Render the lines below as a JSON list of strings, with one string per line and any blank lines omitted.

* * * *

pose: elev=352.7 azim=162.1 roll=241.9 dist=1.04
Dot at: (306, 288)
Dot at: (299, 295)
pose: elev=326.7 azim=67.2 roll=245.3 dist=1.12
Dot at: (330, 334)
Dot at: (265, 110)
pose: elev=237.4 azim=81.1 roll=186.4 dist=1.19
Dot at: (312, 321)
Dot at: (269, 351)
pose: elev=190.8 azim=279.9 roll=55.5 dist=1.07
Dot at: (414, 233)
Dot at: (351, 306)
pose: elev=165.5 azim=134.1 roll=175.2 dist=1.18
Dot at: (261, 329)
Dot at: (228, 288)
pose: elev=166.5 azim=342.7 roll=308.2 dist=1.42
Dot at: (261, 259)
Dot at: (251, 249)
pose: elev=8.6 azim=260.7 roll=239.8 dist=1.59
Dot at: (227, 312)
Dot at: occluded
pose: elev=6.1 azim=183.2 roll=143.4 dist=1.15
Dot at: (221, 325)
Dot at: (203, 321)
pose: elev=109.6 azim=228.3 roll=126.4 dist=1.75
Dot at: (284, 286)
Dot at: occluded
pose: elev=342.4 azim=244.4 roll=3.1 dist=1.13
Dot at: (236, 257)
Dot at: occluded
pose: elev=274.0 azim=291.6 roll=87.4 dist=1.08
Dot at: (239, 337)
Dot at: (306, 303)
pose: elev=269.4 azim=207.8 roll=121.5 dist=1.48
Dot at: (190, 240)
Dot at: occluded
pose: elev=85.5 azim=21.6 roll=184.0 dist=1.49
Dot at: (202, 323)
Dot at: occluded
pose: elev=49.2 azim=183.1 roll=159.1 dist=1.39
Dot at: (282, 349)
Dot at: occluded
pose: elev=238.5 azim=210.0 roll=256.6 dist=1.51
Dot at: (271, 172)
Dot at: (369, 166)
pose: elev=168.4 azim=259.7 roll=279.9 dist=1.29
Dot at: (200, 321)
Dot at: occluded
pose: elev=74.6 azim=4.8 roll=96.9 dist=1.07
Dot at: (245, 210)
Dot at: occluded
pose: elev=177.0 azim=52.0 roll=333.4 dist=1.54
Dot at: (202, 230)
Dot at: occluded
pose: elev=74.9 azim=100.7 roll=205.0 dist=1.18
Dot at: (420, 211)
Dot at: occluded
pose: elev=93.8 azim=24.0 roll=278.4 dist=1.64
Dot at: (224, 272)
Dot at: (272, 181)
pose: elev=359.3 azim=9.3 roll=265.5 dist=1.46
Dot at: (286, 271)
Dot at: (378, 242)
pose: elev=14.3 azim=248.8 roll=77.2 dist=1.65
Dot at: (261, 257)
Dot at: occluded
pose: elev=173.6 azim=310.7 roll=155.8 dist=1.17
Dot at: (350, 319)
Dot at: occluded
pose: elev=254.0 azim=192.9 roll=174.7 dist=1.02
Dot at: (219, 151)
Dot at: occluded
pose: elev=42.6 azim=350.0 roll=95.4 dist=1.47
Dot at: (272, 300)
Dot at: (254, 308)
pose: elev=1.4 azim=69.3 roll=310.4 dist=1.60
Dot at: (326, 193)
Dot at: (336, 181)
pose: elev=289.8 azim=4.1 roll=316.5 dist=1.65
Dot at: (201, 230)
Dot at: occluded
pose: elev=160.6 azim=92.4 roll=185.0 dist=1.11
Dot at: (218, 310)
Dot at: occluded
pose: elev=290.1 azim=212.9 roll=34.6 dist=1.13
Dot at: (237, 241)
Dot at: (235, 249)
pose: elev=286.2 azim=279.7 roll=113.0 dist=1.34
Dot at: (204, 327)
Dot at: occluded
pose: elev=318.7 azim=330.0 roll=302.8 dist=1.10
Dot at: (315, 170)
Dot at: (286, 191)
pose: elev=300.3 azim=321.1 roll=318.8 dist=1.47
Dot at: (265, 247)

* * * *

Output below:
[
  "pose: elev=352.7 azim=162.1 roll=241.9 dist=1.04",
  "Dot at: (306, 288)",
  "Dot at: (299, 295)",
  "pose: elev=326.7 azim=67.2 roll=245.3 dist=1.12",
  "Dot at: (330, 334)",
  "Dot at: (265, 110)",
  "pose: elev=237.4 azim=81.1 roll=186.4 dist=1.19",
  "Dot at: (312, 321)",
  "Dot at: (269, 351)",
  "pose: elev=190.8 azim=279.9 roll=55.5 dist=1.07",
  "Dot at: (414, 233)",
  "Dot at: (351, 306)",
  "pose: elev=165.5 azim=134.1 roll=175.2 dist=1.18",
  "Dot at: (261, 329)",
  "Dot at: (228, 288)",
  "pose: elev=166.5 azim=342.7 roll=308.2 dist=1.42",
  "Dot at: (261, 259)",
  "Dot at: (251, 249)",
  "pose: elev=8.6 azim=260.7 roll=239.8 dist=1.59",
  "Dot at: (227, 312)",
  "Dot at: occluded",
  "pose: elev=6.1 azim=183.2 roll=143.4 dist=1.15",
  "Dot at: (221, 325)",
  "Dot at: (203, 321)",
  "pose: elev=109.6 azim=228.3 roll=126.4 dist=1.75",
  "Dot at: (284, 286)",
  "Dot at: occluded",
  "pose: elev=342.4 azim=244.4 roll=3.1 dist=1.13",
  "Dot at: (236, 257)",
  "Dot at: occluded",
  "pose: elev=274.0 azim=291.6 roll=87.4 dist=1.08",
  "Dot at: (239, 337)",
  "Dot at: (306, 303)",
  "pose: elev=269.4 azim=207.8 roll=121.5 dist=1.48",
  "Dot at: (190, 240)",
  "Dot at: occluded",
  "pose: elev=85.5 azim=21.6 roll=184.0 dist=1.49",
  "Dot at: (202, 323)",
  "Dot at: occluded",
  "pose: elev=49.2 azim=183.1 roll=159.1 dist=1.39",
  "Dot at: (282, 349)",
  "Dot at: occluded",
  "pose: elev=238.5 azim=210.0 roll=256.6 dist=1.51",
  "Dot at: (271, 172)",
  "Dot at: (369, 166)",
  "pose: elev=168.4 azim=259.7 roll=279.9 dist=1.29",
  "Dot at: (200, 321)",
  "Dot at: occluded",
  "pose: elev=74.6 azim=4.8 roll=96.9 dist=1.07",
  "Dot at: (245, 210)",
  "Dot at: occluded",
  "pose: elev=177.0 azim=52.0 roll=333.4 dist=1.54",
  "Dot at: (202, 230)",
  "Dot at: occluded",
  "pose: elev=74.9 azim=100.7 roll=205.0 dist=1.18",
  "Dot at: (420, 211)",
  "Dot at: occluded",
  "pose: elev=93.8 azim=24.0 roll=278.4 dist=1.64",
  "Dot at: (224, 272)",
  "Dot at: (272, 181)",
  "pose: elev=359.3 azim=9.3 roll=265.5 dist=1.46",
  "Dot at: (286, 271)",
  "Dot at: (378, 242)",
  "pose: elev=14.3 azim=248.8 roll=77.2 dist=1.65",
  "Dot at: (261, 257)",
  "Dot at: occluded",
  "pose: elev=173.6 azim=310.7 roll=155.8 dist=1.17",
  "Dot at: (350, 319)",
  "Dot at: occluded",
  "pose: elev=254.0 azim=192.9 roll=174.7 dist=1.02",
  "Dot at: (219, 151)",
  "Dot at: occluded",
  "pose: elev=42.6 azim=350.0 roll=95.4 dist=1.47",
  "Dot at: (272, 300)",
  "Dot at: (254, 308)",
  "pose: elev=1.4 azim=69.3 roll=310.4 dist=1.60",
  "Dot at: (326, 193)",
  "Dot at: (336, 181)",
  "pose: elev=289.8 azim=4.1 roll=316.5 dist=1.65",
  "Dot at: (201, 230)",
  "Dot at: occluded",
  "pose: elev=160.6 azim=92.4 roll=185.0 dist=1.11",
  "Dot at: (218, 310)",
  "Dot at: occluded",
  "pose: elev=290.1 azim=212.9 roll=34.6 dist=1.13",
  "Dot at: (237, 241)",
  "Dot at: (235, 249)",
  "pose: elev=286.2 azim=279.7 roll=113.0 dist=1.34",
  "Dot at: (204, 327)",
  "Dot at: occluded",
  "pose: elev=318.7 azim=330.0 roll=302.8 dist=1.10",
  "Dot at: (315, 170)",
  "Dot at: (286, 191)",
  "pose: elev=300.3 azim=321.1 roll=318.8 dist=1.47",
  "Dot at: (265, 247)"
]